Impact of this substantial drop in investment is already beginning to be seen in a drop in drilling rigs world wide — conventional and non-conventional, especially the US. 
It is bound to manifest itself down the road, while world demand is increasing annually.
Signs of drop in production, especially outside Opec, is beginning to be seen with a drop of 400,000 bpd over the last 8 months in US alone from 9.6 million bpd to 9.2 million bpd.
In 2015, it was reported that 24 US oil and gas companies went bankrupt and sought Chapter 11 protection. That was while Brent oil averaged $52. With prices further down by 18 percent during this month from the beginning of the year, it is fitting to say that the hardship on oil and gas companies and bankruptcy will be further aggravated. US shale oil is reported to need an average of $55 a barrel for viable production, with the current oil price is much below this level. It is expected that Shale oil production will decline and US oil production during 2016 is expected to be at 2014 levels of 8.7 million bpd.

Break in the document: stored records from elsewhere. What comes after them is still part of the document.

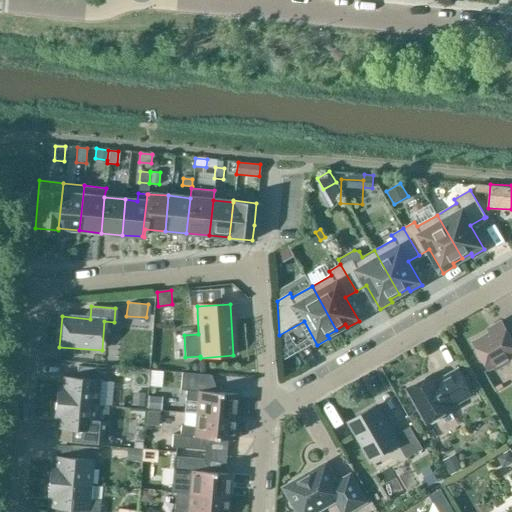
[(472,343),(488,370),(493,367),(495,371),(510,363),(511,366),(511,340),(511,341),(501,322),(493,326),(495,330),(472,343)]
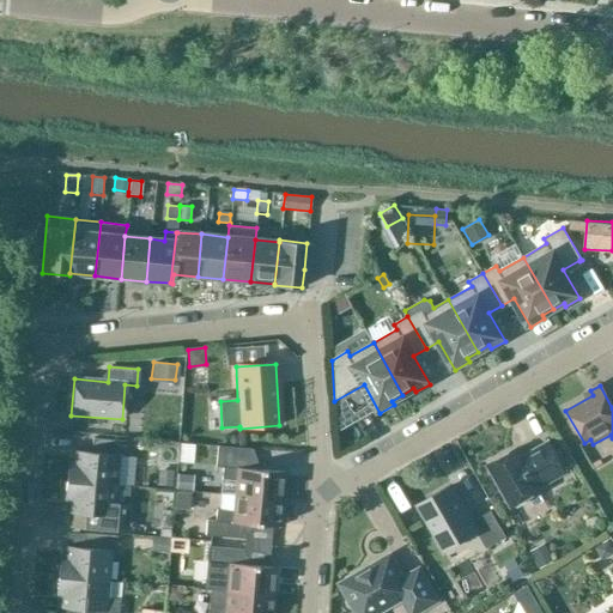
[(66,481),(113,486),(115,456),(123,456),(125,442),(91,439),(90,454),(73,453),(72,462),(67,462),(66,481)]
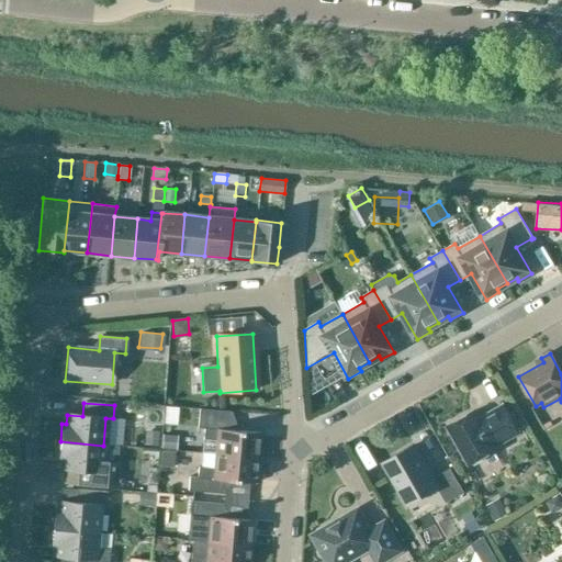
[(446,428),(468,467),(471,464),(474,465),(480,462),(481,459),(496,450),(495,448),(518,435),(502,405),(479,419),(474,412),(446,428)]
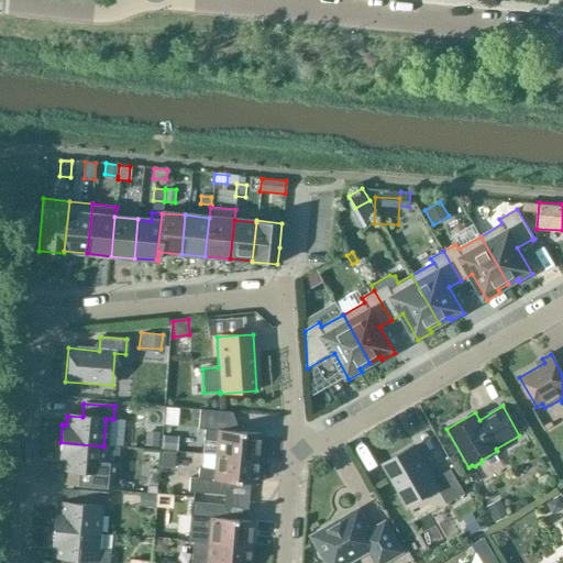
[(203,430),(201,454),(257,460),(260,434),(229,431),(231,414),(199,410),(197,429),(203,430)]
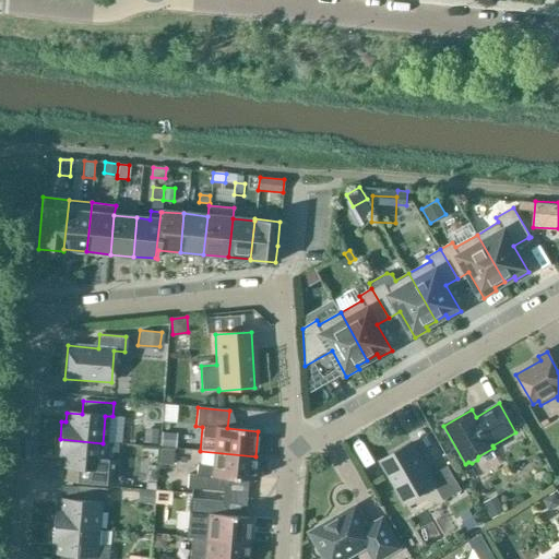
[(159,430),(146,429),(145,442),(158,443),(159,430)]
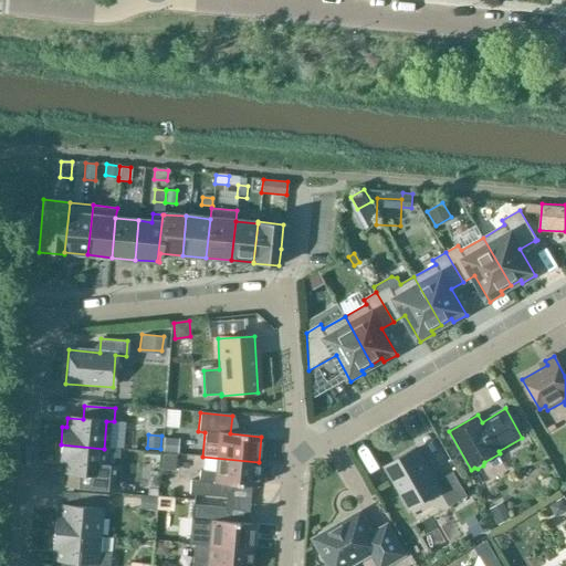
[(163,453),(176,454),(177,439),(164,438),(163,453)]
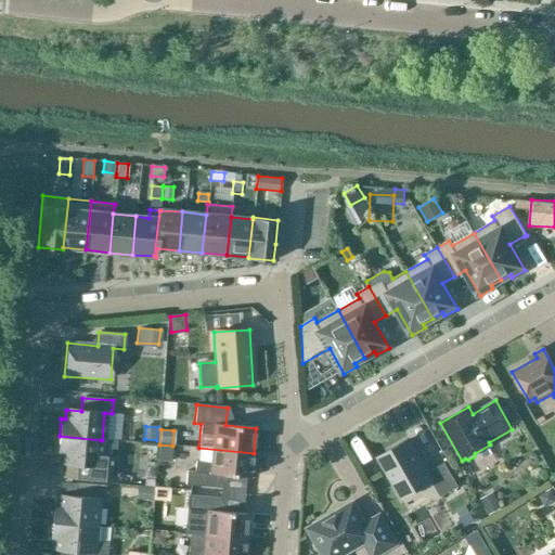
[(60,436),(57,454),(62,454),(62,464),(77,465),(76,478),(115,481),(117,456),(115,455),(116,441),(102,440),(60,436)]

“The trend is likely to continue into 2017 if we consider that even at a scenario of modest world economic growth, it is estimated that demand will increase by 1.4 million bpd this year. Total demand is expected to be more than 95 million bpd this year. Under the current circumstances, oil will turn into a new bull market before the year is out, as the current drastic price drop shuts enough production and erodes the global oversupply.
Qatar is the current President of the Opec Conference.
Meanwhile, oil prices rallied sharply yesterday, regaining $32 per barrel as traders mulled talk of an Opec-Russia coordinated output cut to curb oversupply. At about 1800 GMT, Brent North Sea crude for delivery in March jumped $1.84 at $32.34 per barrel.